ーー日本語の訳詞は誰が担当したんですか?
けんじろう:僕と萌映ちゃんが担当しました。
萌映:土台をけんじろうくんが作ってくれて、私は「もうちょっとこんな感じが歌いやすいかも」くらいの加筆をした感じでした。
けんじろう:原曲を何度も聴く中で、「空耳アワー」みたいに日本語で聞こえてきた箇所があったので、そこをピックアップしていって、印象的な母音を残しつつ歌詞にしていきました。メロディがポップなので日本語にしやすかったですね。
萌映:私たちの「Blur」のアレンジは原曲と比べると結構落ち着いてるので、原曲の雰囲気のまま歌うと楽しい雰囲気になってしまうことに気を付けつつ、自分たちの色を出すための言葉の調整をしましたね。
ーー「Blur」のカバーを聴いてQLERはどんな反応だったんですか?
しゅうた:最初デモの段階で送ったら、「いいね」みたいなめちゃくちゃ軽い反応で(笑)。
萌映:ラフだけど優しいよね(笑)。本当に友達みたいな感覚で。
しゅうた:その後マスタリング音源を送ったらめちゃくちゃ長文のメッセージを送ってくれました。「原曲のよさがありながらも、こういう新しいアレンジになっていて信じられないし嬉しい」みたいな情熱的なことが書いてありました。すごく嬉しかったですね。

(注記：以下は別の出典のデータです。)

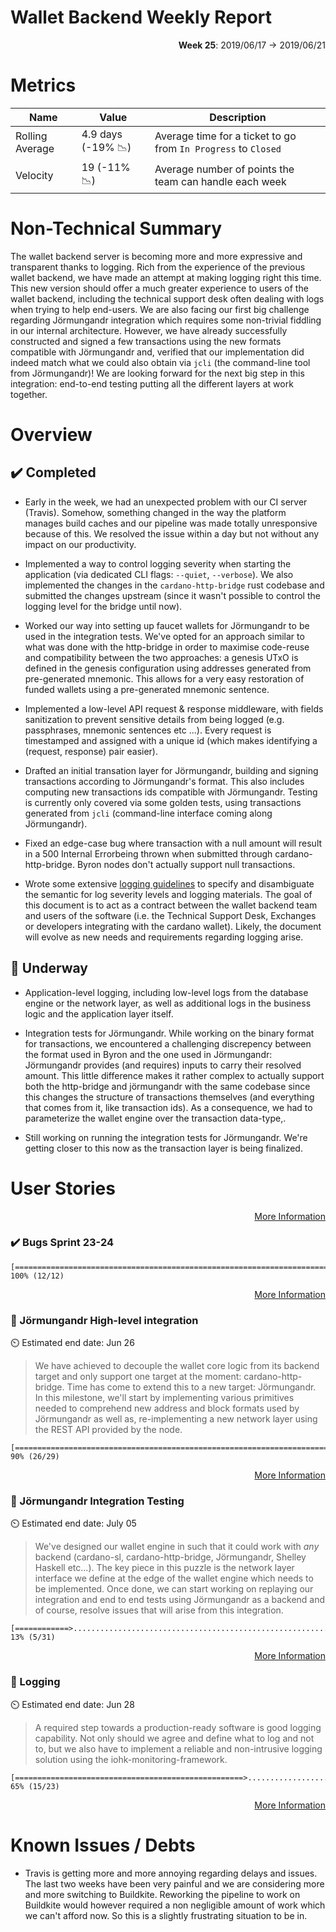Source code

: # Wallet Backend Weekly Report 

<p align="right">
  <strong>Week 25</strong>: 2019/06/17 →  2019/06/21
</p>

# Metrics

| Name            | Value                                        | Description                                                    |
| ---             | ---                                          | ---                                                            |
| Rolling Average | 4.9 days (-19% :chart_with_downwards_trend:) | Average time for a ticket to go from `In Progress` to `Closed` |
| Velocity        | 19 (-11% :chart_with_downwards_trend:)       | Average number of points the team can handle each week         |

# Non-Technical Summary

The wallet backend server is becoming more and more expressive and transparent
thanks to logging. Rich from the experience of the previous wallet backend, we
have made an attempt at making logging right this time. This new version should
offer a much greater experience to users of the wallet backend, including the
technical support desk often dealing with logs when trying to help end-users.
We are also facing our first big challenge regarding Jörmungandr integration
which requires some non-trivial fiddling in our internal architecture. However,
we have already successfully constructed and signed a few transactions using
the new formats compatible with Jörmungandr and, verified that our
implementation did indeed match what we could also obtain via `jcli` (the
command-line tool from Jörmungandr)! We are looking forward for the next big
step in this integration: end-to-end testing putting all the different layers
at work together.

# Overview 

## :heavy_check_mark: Completed

- Early in the week, we had an unexpected problem with our CI server (Travis).
  Somehow, something changed in the way the platform manages build caches and
  our pipeline was made totally unresponsive because of this. We resolved the
  issue within a day but not without any impact on our productivity. 

- Implemented a way to control logging severity when starting the application
  (via dedicated CLI flags: `--quiet`, `--verbose`). We also implemented the
  changes in the `cardano-http-bridge` rust codebase and submitted the changes
  upstream (since it wasn't possible to control the logging level for the
  bridge until now).

- Worked our way into setting up faucet wallets for Jörmungandr to be used in
  the integration tests. We've opted for an approach similar to what was done 
  with the http-bridge in order to maximise code-reuse and compatibility between
  the two approaches: a genesis UTxO is defined in the genesis configuration 
  using addresses generated from pre-generated mnemonic. This allows for a very
  easy restoration of funded wallets using a pre-generated mnemonic sentence.

- Implemented a low-level API request & response middleware, with fields 
  sanitization to prevent sensitive details from being logged (e.g. passphrases,
  mnemonic sentences etc ...). Every request is timestamped and assigned with
  a unique id (which makes identifying a (request, response) pair easier). 

- Drafted an initial transation layer for Jörmungandr, building and signing 
  transactions according to Jörmungandr's format. This also includes computing
  new transactions ids compatible with Jörmungandr. Testing is currently only
  covered via some golden tests, using transactions generated from `jcli` 
  (command-line interface coming along Jörmungandr).

- Fixed an edge-case bug where transaction with a null amount will result in a 
  500 Internal Errorbeing thrown when submitted through cardano-http-bridge.
  Byron nodes don't actually support null transactions.

- Wrote some extensive [logging guidelines](https://github.com/input-output-hk/cardano-wallet/wiki/Logging-Guidelines)
  to specify and disambiguate the semantic for log severity levels and logging
  materials. The goal of this document is to act as a contract between the
  wallet backend team and users of the software (i.e. the Technical Support
  Desk, Exchanges or developers integrating with the cardano wallet). Likely,
  the document will evolve as new needs and requirements regarding logging
  arise.

## :construction: Underway

- Application-level logging, including low-level logs from the database engine
  or the network layer, as well as additional logs in the business logic and
  the application layer itself.

- Integration tests for Jörmungandr. While working on the binary format for
  transactions, we encountered a challenging discrepency between the format used
  in Byron and the one used in Jörmungandr: Jörmungandr provides (and requires)
  inputs to carry their resolved amount. This little difference makes it rather 
  complex to actually support both the http-bridge and jörmungandr with the same
  codebase since this changes the structure of transactions themselves (and 
  everything that comes from it, like transaction ids). As a consequence, we had
  to parameterize the wallet engine over the transaction data-type,.

- Still working on running the integration tests for Jörmungandr. We're getting 
  closer to this now as the transaction layer is being finalized.

# User Stories 

<p align="right">
  <a target="_blank" href="https://github.com/input-output-hk/cardano-wallet/milestones#workspaces/cardano-wallet-5c7916c0f178504aa753dea9/reports/burndown?milestoneId=4378138">More Information</a>
</p>

### :heavy_check_mark: Bugs Sprint 23-24

```
[===============================================================================] 100% (12/12)
```

<p align="right">
  <a target="_blank" href="https://github.com/input-output-hk/cardano-wallet/milestones#workspaces/cardano-wallet-5c7916c0f178504aa753dea9/reports/burndown?milestoneId=4378130">More Information</a>
</p>


### :hammer: Jörmungandr High-level integration

:timer_clock: Estimated end date: Jun 26

> We have achieved to decouple the wallet core logic from its backend target
> and only support one target at the moment: cardano-http-bridge. Time has come
> to extend this to a new target: Jörmungandr. In this milestone, we'll start
> by implementing various primitives needed to comprehend new address and block
> formats used by Jörmungandr as well as, re-implementing a new network layer
> using the REST API provided by the node.

```
[=======================================================================>.......] 90% (26/29)
```

<p align="right">
  <a target="_blank" href="https://github.com/input-output-hk/cardano-wallet/milestones#workspaces/cardano-wallet-5c7916c0f178504aa753dea9/reports/burndown?milestoneId=4295641">More Information</a>
</p>


### :hammer: Jörmungandr Integration Testing

:timer_clock: Estimated end date: July 05

> We've designed our wallet engine in such that it could work with _any_
> backend (cardano-sl, cardano-http-bridge, Jörmungandr, Shelley Haskell
> etc...).  The key piece in this puzzle is the network layer interface we
> define at the edge of the wallet engine which needs to be implemented. Once
> done, we can start working on replaying our integration and end to end tests
> using Jörmungandr as a backend and of course, resolve issues that will arise
> from this integration.

```
[============>..................................................................] 13% (5/31)
```

<p align="right">
  <a target="_blank" href="https://github.com/input-output-hk/cardano-wallet/milestones#workspaces/cardano-wallet-5c7916c0f178504aa753dea9/reports/burndown?milestoneId=4378134">More Information</a>
</p>

### :hammer: Logging

:timer_clock: Estimated end date: Jun 28

> A required step towards a production-ready software is good logging
> capability.  Not only should we agree and define what to log and not to, but
> we also have to implement a reliable and non-intrusive logging solution using
> the iohk-monitoring-framework.

```
[===================================================>...........................] 65% (15/23)
```

<p align="right">
  <a target="_blank" href="https://github.com/input-output-hk/cardano-wallet/milestones#workspaces/cardano-wallet-5c7916c0f178504aa753dea9/reports/burndown?milestoneId=4378133">More Information</a>
</p>

# Known Issues / Debts

- Travis is getting more and more annoying regarding delays and issues. The last 
  two weeks have been very painful and we are considering more and more switching
  to Buildkite. Reworking the pipeline to work on Buildkite would however required
  a non negligible amount of work which we can't afford now. So this is a slightly
  frustrating situation to be in.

ーーそして、QLERからも「夕凪詠草」のカバーが送られてきたと。
しゅうた:そうですね。原曲の「夕凪詠草」って結構和な感じの曲なんですよね。日本の美しい風景の空気感を閉じ込めたというか。その感じをQLERがちゃんと曲に入れてくれていてグッときました。しかもタイ語なのに。QLERがJ-POP好きっていうのもあるかもしれないですけど。